Un nouveau baromètre veut faire la transparence sur le thé vendu en France

Qu'y a-t-il dans notre tasse de thé ? Les planteurs sont-ils décemment payés? L'environnement est-il respecté? Un premier baromètre publié mercredi par Commerce Equitable France veut contribuer à éclairer sur les conditions de production d'une partie du thé vendu en France.

"Le thé est une filière globalement assez opaque, y mettre de la transparence et de la traçabilité n'est pas une mince affaire", explique Julie Stoll, déléguée générale de Commerce équitable France, collectif des acteurs du commerce équitable dans l'Hexagone (marques, labels, ONG...).

Sur 13 millions de producteurs de thé dans le monde, une large majorité vit sous le seuil de pauvreté, tandis que le changement climatique leur impose une coûteuse adaptation.

L'enquête "Teste ton thé" (https://testetonthe.my.canva.site/) s'est penchée sur les engagements sociaux et environnementaux en matière d'approvisionnement de 14 marques, représentant plus de 70% du marché français, des géants Twinings, Lipton ou Tetley, jusqu'à des marques à positionnement premium.

Objectif, analyser la transparence et la crédibilité de leurs engagements publics d'achats responsables: sont-ils représentatifs de leur activité? Quelles preuves de leur concrétisation?

Pour cela, documents publics et rapports annuels ont été croisés avec des questionnaires aux entreprises (sept ont répondu), entretiens bilatéraux (six), rapports d'ONG ou la base de données Open Food Facts sur les ingrédients des produits...

Du côté des multinationales (60% du marché français), beaucoup de documents sont disponibles, "qui montrent qu'elles ont pris la mesure de la question", mais les preuves manquent, les initiatives sont "ponctuelles" et en volume, "les engagements limités", note l'analyse.

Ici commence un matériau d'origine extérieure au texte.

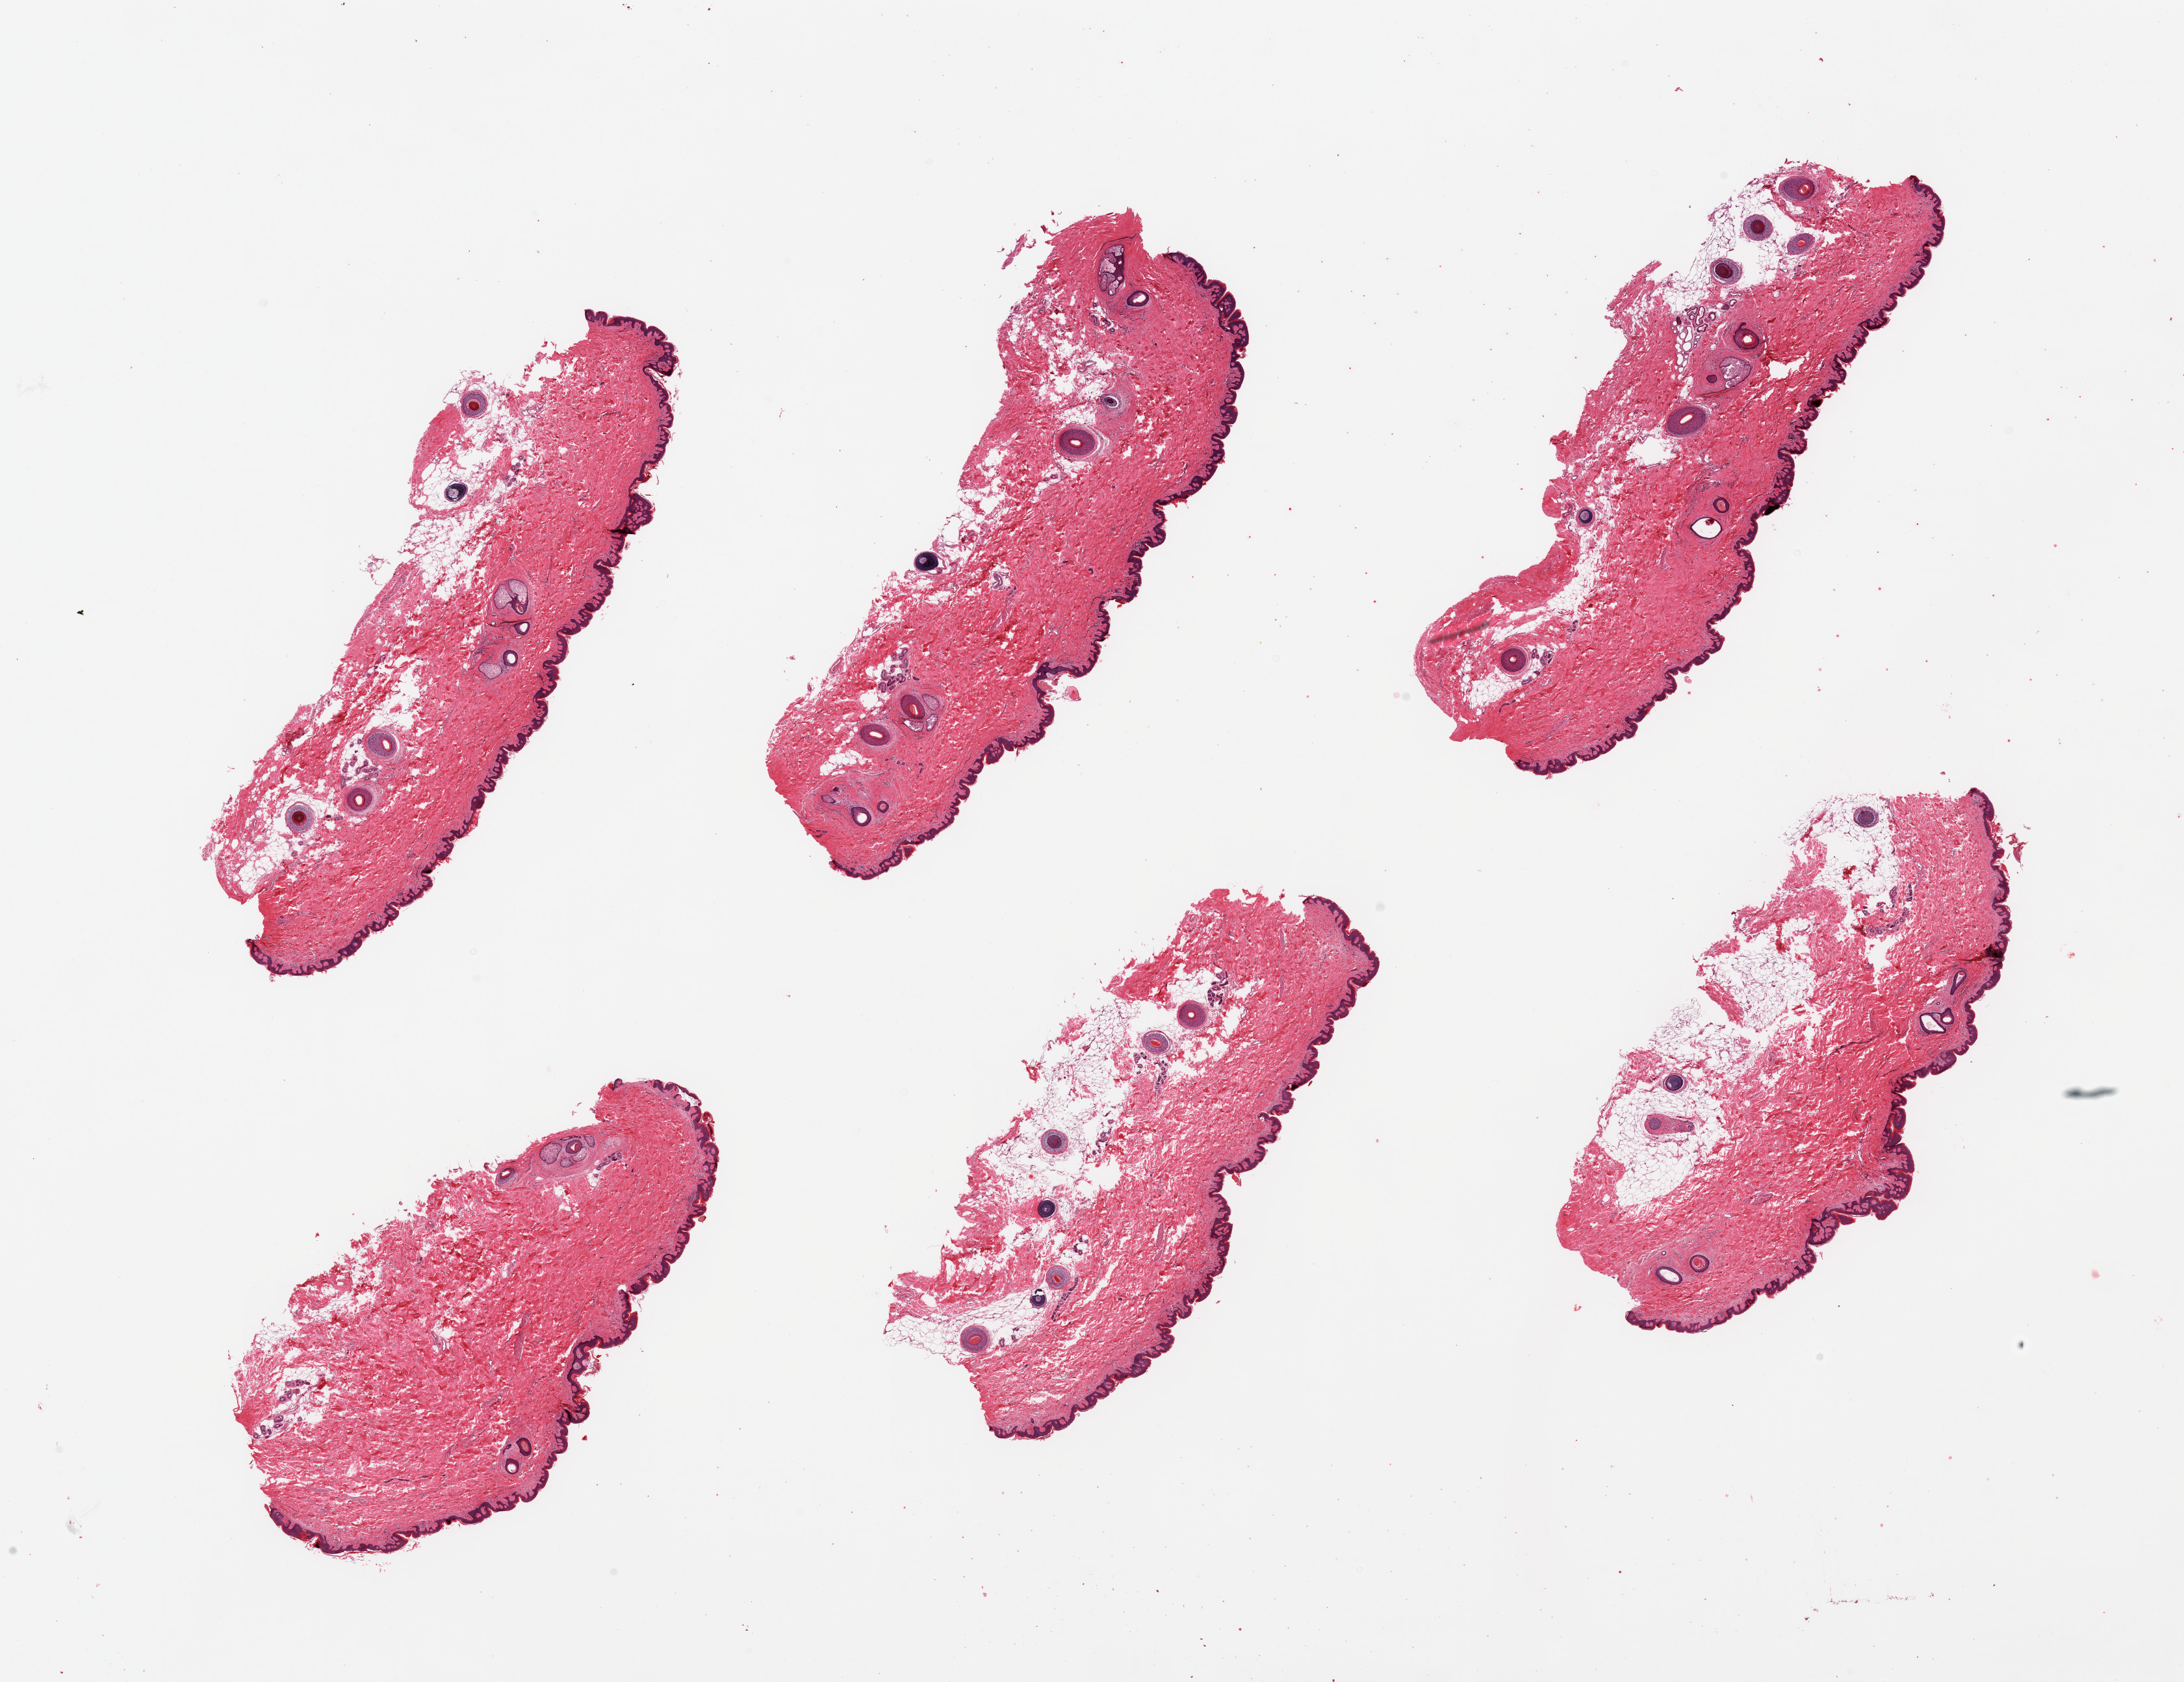
Haematoxylin and eosin whole-slide image, shown as a low-resolution overview of the whole scanned area (about 26.6 x 20.5 mm); PAXgene-fixed paraffin-embedded (PFPE) section; target tissue: skin of suprapubic region; donor tissue sample. Male donor.
Review note (as recorded): 6 pieces; hair bearing skin with ~10 to 20% internal/external fat.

Pour ce qui est des thés fins, ce segment assez important en France (plus de 15% du marché) offre un paysage contrasté, avec de bons élèves qui ont investi dans la traçabilité et le respect de l'environnement.

Mais tous ne suivent pas le mouvement, ou ne livrent aucune information solide, traduisant "l'impossibilité d'attester de dispositifs concrets", relève le baromètre. En outre "la montée en gamme ne va pas forcément avec une amélioration des revenus" des producteurs, souligne Julie Stoll.

Sans surprise, les pionniers du bio et du commerce équitable sont mieux notés. L'analyse s'intéresse aussi à deux marques de bubble tea et constate un manque de "certifications et des engagements embryonnaires".

Sollicité par l'AFP, le Syndicat du thé et des plantes à infusion (Stepi) n'a pas réagi dans l'immédiat.